## Supplied material
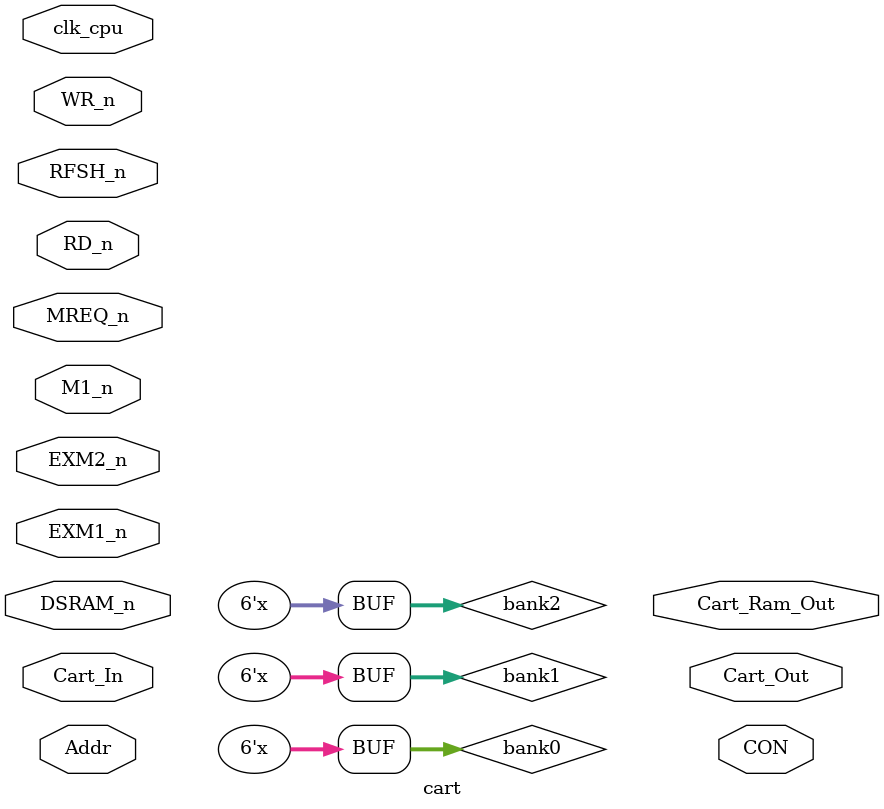
<source format=sv>
module cart(
input					clk_cpu,
	input 			DSRAM_n,
	input 			EXM1_n,
	input 			RD_n,
	input 			WR_n,
	input				RFSH_n,
	input				MREQ_n,
	output			CON,
	input 			EXM2_n,
	input 			M1_n,
	input   [14:0]	Addr,
	output	[7:0]	Cart_Out,
	output	[7:0]	Cart_Ram_Out,
	input 	[7:0]	Cart_In
);

wire [5:0]bank0;
wire [5:0]bank1;
wire [5:0]bank2;

always @(clk_cpu) begin
	if (~WR_n & Addr[14:2] == "1111111111111")
		case (Addr[1:0])
			2'b01 : bank0 = Cart_In[5:0];
			2'b10 : bank1 = Cart_In[5:0];
			2'b11 : bank2 = Cart_In[5:0];
			default : ;
		endcase;
end

endmodule 
</source>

## Work instructions
Set down exactly the lines running from the beginning of the entries above to the line that contains "2'b10 : bank1 = Cart_In[5:0];", including both, and leave out pictures.

## Answer to this problem
<source format=sv>
module cart(
input					clk_cpu,
	input 			DSRAM_n,
	input 			EXM1_n,
	input 			RD_n,
	input 			WR_n,
	input				RFSH_n,
	input				MREQ_n,
	output			CON,
	input 			EXM2_n,
	input 			M1_n,
	input   [14:0]	Addr,
	output	[7:0]	Cart_Out,
	output	[7:0]	Cart_Ram_Out,
	input 	[7:0]	Cart_In
);

wire [5:0]bank0;
wire [5:0]bank1;
wire [5:0]bank2;

always @(clk_cpu) begin
	if (~WR_n & Addr[14:2] == "1111111111111")
		case (Addr[1:0])
			2'b01 : bank0 = Cart_In[5:0];
			2'b10 : bank1 = Cart_In[5:0];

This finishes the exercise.